__TO DO__
From the records below, transcribe only the lines running from the one with "- **Security Tests**: Automated" through the one with "depends on MAP3K18". Keep both of those end lines.

·····

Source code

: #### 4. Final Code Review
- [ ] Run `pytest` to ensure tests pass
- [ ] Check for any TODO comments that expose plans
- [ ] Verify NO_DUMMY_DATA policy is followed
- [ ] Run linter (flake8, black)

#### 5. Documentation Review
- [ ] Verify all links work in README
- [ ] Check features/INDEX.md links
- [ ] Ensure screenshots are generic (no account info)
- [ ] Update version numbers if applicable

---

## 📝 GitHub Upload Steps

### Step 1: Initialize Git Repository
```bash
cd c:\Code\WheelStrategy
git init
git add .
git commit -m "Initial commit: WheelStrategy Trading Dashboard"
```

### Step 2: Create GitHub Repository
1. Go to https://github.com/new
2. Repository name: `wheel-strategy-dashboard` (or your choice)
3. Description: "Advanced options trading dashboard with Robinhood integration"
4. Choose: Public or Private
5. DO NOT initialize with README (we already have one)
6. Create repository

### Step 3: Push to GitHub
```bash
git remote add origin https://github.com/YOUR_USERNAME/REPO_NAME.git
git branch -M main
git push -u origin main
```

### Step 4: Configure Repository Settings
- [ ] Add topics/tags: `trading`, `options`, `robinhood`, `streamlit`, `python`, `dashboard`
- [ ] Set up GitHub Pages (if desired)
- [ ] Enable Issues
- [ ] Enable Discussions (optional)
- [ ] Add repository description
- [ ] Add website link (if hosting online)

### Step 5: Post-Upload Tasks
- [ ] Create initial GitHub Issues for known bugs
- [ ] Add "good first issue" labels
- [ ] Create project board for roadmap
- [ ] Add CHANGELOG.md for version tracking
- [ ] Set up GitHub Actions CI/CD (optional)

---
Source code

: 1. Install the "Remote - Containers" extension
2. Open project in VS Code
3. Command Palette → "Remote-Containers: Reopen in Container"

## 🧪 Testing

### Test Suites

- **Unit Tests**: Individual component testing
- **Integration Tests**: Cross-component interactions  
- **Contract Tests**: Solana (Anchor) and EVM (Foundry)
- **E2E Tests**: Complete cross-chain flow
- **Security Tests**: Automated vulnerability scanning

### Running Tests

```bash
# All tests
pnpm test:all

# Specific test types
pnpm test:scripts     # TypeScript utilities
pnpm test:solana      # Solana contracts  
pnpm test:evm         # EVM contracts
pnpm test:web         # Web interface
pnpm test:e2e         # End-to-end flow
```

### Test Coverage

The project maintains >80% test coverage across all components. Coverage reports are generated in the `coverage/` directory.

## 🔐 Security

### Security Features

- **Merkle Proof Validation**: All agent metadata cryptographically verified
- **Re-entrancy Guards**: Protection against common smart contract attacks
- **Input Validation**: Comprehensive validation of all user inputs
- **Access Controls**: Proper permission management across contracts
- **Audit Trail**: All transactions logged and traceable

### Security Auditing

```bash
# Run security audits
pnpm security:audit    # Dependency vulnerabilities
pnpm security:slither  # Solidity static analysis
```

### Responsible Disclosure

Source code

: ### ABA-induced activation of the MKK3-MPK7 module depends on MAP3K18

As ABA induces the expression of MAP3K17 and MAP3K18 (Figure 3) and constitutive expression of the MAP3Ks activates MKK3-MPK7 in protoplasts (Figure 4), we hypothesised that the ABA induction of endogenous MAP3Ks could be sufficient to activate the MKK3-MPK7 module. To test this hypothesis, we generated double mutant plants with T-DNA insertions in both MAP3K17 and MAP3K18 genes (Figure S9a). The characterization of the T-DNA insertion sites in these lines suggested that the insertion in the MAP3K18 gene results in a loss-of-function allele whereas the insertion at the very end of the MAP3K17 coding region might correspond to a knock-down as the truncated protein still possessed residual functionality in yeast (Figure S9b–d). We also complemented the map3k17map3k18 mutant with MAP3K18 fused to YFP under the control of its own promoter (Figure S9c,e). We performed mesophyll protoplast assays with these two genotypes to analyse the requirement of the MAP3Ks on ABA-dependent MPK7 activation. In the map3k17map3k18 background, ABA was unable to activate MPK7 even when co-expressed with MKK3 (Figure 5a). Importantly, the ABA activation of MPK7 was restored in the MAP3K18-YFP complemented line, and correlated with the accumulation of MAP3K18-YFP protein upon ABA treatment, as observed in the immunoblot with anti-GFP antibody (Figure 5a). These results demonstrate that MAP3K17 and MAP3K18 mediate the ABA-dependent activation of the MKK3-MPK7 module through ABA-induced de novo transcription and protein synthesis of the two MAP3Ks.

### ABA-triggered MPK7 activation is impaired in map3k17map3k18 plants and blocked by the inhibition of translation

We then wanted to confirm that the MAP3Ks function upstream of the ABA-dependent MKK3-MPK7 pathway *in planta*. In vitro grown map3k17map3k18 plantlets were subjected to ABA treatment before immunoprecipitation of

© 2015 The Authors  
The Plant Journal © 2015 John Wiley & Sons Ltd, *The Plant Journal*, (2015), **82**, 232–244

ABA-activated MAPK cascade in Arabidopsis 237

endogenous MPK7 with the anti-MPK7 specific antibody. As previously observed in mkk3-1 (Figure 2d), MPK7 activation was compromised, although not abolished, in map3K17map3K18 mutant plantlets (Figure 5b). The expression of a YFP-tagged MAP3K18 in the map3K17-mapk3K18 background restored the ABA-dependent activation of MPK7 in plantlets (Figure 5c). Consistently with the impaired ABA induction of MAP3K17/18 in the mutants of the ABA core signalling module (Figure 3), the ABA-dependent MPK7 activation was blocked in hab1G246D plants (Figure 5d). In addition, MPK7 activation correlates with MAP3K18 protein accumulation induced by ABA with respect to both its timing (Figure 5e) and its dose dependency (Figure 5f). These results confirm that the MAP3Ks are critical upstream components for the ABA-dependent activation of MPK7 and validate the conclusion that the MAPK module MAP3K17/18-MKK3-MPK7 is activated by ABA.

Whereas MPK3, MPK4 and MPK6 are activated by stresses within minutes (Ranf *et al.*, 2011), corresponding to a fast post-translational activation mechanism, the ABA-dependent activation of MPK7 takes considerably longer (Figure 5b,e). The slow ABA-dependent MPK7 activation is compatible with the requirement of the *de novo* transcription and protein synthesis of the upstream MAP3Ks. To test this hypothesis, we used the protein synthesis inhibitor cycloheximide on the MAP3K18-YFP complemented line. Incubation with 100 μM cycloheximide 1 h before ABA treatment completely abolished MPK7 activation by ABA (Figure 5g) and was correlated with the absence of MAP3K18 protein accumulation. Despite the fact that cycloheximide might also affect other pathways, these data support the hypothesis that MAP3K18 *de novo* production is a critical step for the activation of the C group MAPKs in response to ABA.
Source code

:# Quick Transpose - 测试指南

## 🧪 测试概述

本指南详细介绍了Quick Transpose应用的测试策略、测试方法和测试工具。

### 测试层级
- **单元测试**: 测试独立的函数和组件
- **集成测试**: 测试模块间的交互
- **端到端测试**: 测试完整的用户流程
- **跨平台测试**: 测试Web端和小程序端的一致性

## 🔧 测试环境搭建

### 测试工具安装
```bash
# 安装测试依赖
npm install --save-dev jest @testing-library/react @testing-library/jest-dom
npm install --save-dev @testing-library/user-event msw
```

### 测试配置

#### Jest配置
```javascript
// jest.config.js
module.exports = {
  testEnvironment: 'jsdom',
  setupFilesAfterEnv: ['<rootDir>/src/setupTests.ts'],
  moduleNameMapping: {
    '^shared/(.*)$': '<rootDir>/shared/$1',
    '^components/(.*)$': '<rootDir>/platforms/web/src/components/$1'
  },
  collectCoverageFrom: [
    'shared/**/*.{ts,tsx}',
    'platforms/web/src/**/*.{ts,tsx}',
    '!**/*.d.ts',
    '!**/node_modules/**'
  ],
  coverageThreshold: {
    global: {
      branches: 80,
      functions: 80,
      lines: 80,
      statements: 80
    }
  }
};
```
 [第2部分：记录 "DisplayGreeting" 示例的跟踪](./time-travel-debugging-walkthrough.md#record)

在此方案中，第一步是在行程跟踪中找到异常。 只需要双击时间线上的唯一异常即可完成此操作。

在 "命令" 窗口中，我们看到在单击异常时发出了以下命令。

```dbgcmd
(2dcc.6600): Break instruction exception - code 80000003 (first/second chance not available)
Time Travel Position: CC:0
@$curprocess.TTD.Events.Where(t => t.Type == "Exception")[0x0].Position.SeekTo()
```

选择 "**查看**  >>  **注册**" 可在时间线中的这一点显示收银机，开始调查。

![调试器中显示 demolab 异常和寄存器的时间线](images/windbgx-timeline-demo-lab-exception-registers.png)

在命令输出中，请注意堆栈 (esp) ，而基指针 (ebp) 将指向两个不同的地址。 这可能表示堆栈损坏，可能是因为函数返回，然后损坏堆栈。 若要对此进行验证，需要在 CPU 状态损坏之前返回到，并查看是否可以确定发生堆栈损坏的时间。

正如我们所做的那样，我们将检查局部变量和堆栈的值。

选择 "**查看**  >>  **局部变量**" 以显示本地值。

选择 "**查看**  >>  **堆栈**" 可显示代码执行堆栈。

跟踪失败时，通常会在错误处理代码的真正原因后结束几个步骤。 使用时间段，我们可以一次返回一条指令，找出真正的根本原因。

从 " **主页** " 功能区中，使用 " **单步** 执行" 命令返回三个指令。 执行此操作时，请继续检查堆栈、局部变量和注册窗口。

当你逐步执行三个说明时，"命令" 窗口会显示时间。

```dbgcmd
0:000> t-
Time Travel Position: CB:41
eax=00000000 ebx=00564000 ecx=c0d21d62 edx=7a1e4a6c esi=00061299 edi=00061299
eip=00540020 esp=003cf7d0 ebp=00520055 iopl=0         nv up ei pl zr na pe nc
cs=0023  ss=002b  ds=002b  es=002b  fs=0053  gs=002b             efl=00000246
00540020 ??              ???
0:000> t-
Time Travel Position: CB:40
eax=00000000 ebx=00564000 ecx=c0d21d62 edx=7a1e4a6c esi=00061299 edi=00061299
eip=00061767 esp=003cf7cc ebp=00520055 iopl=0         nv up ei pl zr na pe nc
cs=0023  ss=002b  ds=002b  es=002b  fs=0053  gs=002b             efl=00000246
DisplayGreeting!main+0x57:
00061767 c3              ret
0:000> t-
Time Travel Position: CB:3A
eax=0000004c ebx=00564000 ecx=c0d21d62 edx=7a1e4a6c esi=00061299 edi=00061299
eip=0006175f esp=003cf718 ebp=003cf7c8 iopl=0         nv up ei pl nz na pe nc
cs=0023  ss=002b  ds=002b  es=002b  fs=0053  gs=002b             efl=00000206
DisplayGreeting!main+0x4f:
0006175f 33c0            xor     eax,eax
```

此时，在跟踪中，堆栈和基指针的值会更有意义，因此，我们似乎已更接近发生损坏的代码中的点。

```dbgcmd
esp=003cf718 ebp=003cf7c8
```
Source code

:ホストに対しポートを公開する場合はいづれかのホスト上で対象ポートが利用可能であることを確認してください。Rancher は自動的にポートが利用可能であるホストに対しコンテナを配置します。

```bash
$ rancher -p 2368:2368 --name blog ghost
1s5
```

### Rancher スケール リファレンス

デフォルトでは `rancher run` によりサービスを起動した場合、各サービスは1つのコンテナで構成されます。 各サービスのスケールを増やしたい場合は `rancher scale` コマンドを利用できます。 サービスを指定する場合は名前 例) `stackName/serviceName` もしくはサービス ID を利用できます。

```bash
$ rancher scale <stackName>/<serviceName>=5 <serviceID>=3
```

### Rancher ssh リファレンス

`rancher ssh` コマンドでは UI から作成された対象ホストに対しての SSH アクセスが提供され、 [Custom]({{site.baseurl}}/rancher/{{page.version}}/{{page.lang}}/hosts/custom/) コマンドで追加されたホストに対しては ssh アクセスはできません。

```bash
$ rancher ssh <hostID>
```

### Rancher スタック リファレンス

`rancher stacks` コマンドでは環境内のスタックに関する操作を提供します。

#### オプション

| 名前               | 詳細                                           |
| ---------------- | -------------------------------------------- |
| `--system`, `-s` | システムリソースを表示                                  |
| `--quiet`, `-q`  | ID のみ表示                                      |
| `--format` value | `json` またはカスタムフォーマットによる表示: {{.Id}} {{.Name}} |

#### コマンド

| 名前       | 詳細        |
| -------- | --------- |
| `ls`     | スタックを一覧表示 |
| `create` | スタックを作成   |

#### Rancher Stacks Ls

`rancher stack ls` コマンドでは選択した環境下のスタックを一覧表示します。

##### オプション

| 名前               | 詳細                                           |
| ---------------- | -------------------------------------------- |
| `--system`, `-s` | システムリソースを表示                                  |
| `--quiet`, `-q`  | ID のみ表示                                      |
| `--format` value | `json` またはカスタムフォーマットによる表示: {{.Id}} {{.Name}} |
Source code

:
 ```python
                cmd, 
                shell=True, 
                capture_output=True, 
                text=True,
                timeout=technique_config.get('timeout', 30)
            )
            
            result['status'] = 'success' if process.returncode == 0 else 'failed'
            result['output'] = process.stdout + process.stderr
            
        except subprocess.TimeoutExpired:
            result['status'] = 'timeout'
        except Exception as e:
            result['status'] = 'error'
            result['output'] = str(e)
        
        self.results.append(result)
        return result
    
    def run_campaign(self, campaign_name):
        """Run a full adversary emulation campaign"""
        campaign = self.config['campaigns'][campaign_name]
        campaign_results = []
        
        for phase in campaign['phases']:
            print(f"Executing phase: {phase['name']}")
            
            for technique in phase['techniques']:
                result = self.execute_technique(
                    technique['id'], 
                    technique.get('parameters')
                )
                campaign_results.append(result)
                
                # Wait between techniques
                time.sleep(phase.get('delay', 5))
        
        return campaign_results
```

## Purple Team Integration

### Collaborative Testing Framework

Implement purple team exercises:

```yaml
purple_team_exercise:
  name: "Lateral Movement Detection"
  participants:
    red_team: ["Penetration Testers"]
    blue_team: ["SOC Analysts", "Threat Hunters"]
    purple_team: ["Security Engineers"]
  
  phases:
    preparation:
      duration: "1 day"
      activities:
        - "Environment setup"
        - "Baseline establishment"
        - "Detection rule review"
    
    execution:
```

·····

__EXPECTED OUTPUT__
- **Security Tests**: Automated vulnerability scanning

### Running Tests

```bash
# All tests
pnpm test:all

# Specific test types
pnpm test:scripts     # TypeScript utilities
pnpm test:solana      # Solana contracts  
pnpm test:evm         # EVM contracts
pnpm test:web         # Web interface
pnpm test:e2e         # End-to-end flow
```

### Test Coverage

The project maintains >80% test coverage across all components. Coverage reports are generated in the `coverage/` directory.

## 🔐 Security

### Security Features

- **Merkle Proof Validation**: All agent metadata cryptographically verified
- **Re-entrancy Guards**: Protection against common smart contract attacks
- **Input Validation**: Comprehensive validation of all user inputs
- **Access Controls**: Proper permission management across contracts
- **Audit Trail**: All transactions logged and traceable

### Security Auditing

```bash
# Run security audits
pnpm security:audit    # Dependency vulnerabilities
pnpm security:slither  # Solidity static analysis
```

### Responsible Disclosure

Source code

: ### ABA-induced activation of the MKK3-MPK7 module depends on MAP3K18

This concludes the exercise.